Unterwegs überholen wir ein Pärchen mit einem offensichtlichen Alterunterschied. Der ältere Mann kriecht mehr als er geht, während die jüngere Frau in etwas größerer Entfernung geduldig wartet. Ich sage: „Mann mit junger Frau!“ Sie sagt: „Alter Mann mit Tochter!“ Ich sage nicht, dass der alte Mann vielleicht jünger ist als ich.

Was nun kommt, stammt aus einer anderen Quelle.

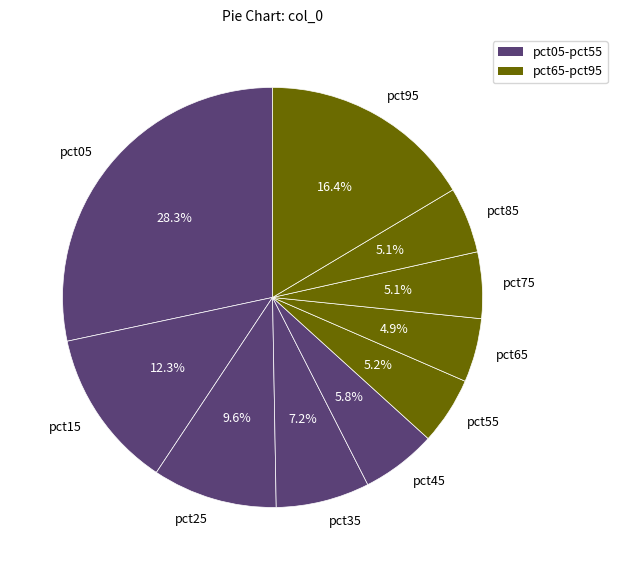

Which slice is the largest?

pct05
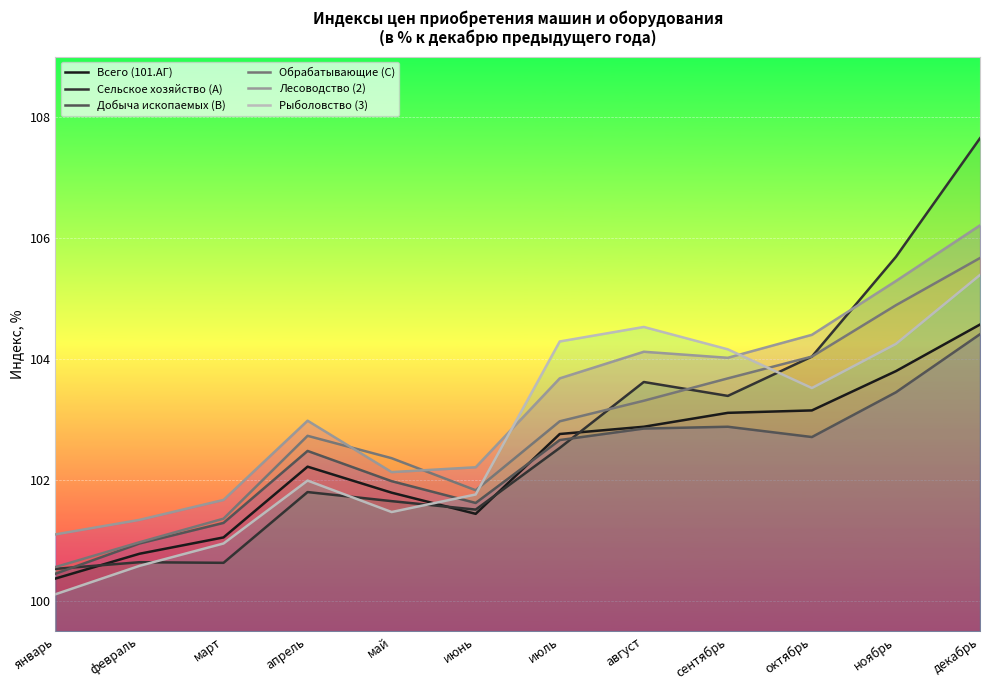

Count the number of categories in the chart.

12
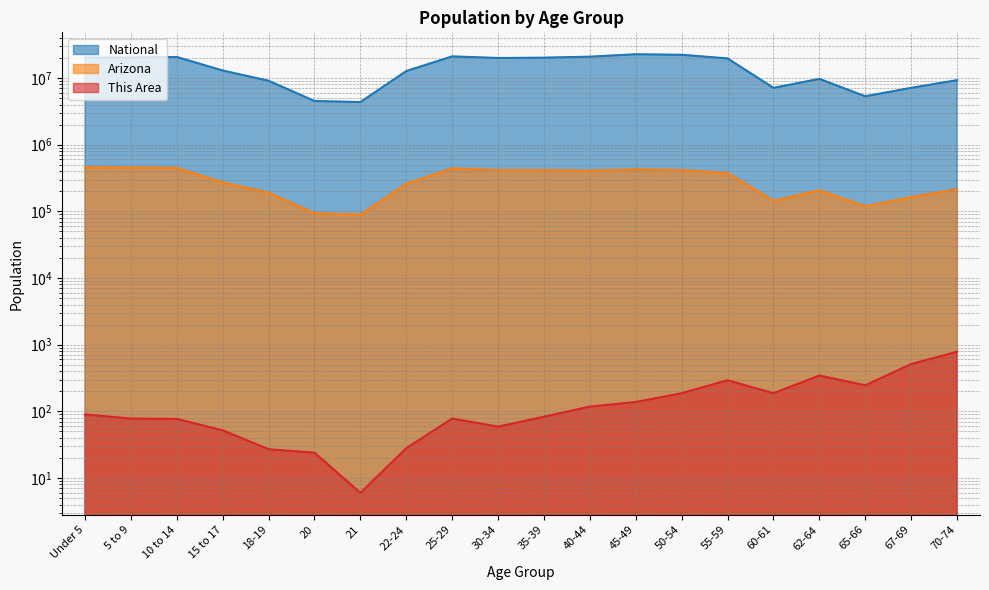

At which label is This Area closest to 395?

62-64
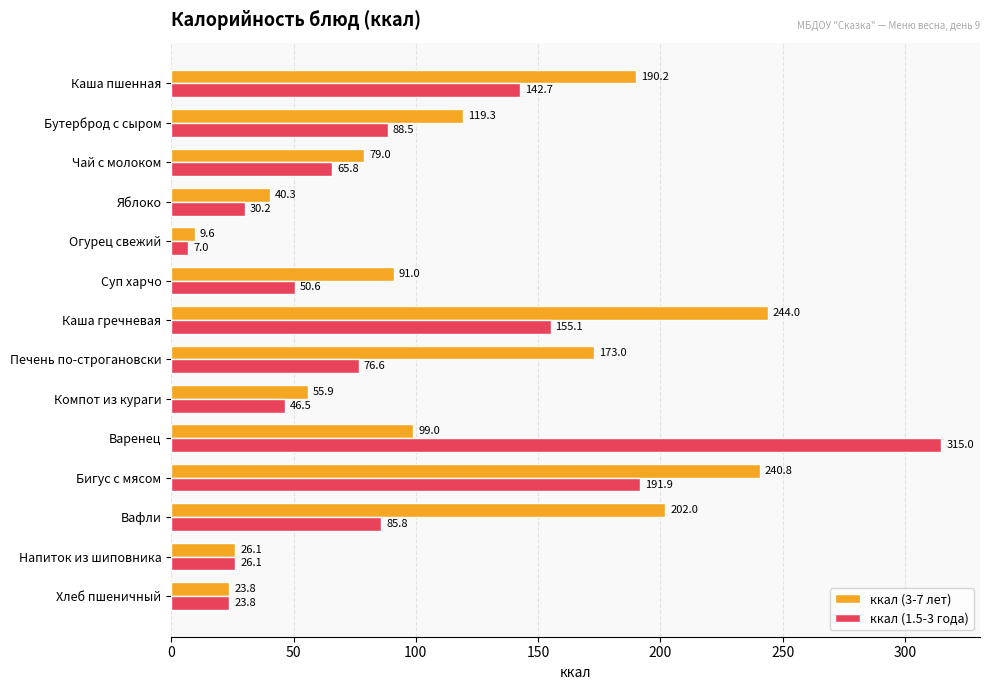

At which category is the sum across all series the highest?

Бигус с мясом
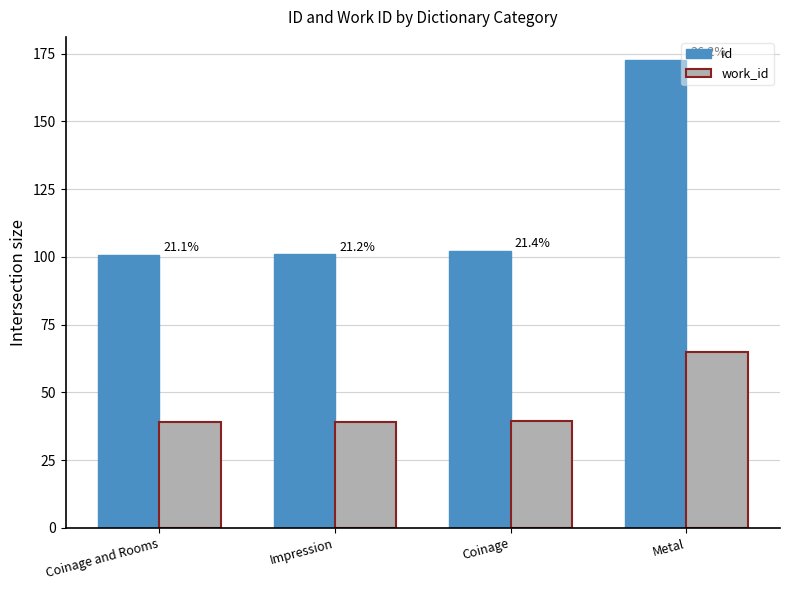

Which label corresponds to the smallest value in the chart?

Coinage and Rooms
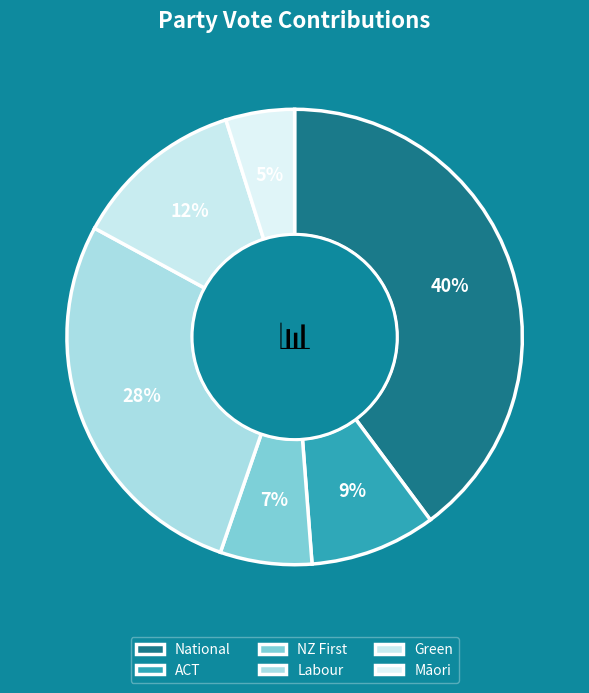

What percentage is the ACT slice, to the nearest percent?

9%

Irgendwann fragt sie mich auch mal nach meinem Namen. Josef assoziiert sie mit Maria (siehe oben), und es bricht es in gebrochenen Englisch sinngemäß heraus: „Am Morgen habe ich zu Maria gebetet, dass ich gut ankomme. Als ich zum bergab gehen eine Stütze brauchte, habe ich den Stock unter einem Strauch gefunden. Als ich am Berg nicht mehr weiter konnte, ist Josef gekommen.“

Es ist mir schon etwas peinlich, Hauptakteur in einem Wunder zu sein. Aber sie scheint schon sehr überzeugt.

Da gefällt mir schon besser, dass sie mich vor dem Abstieg zu einem Bier in Aumont einlädt.

Freilich wird daraus nichts, weil das Gite d’Etape mobile schon am Ortseingang wartet.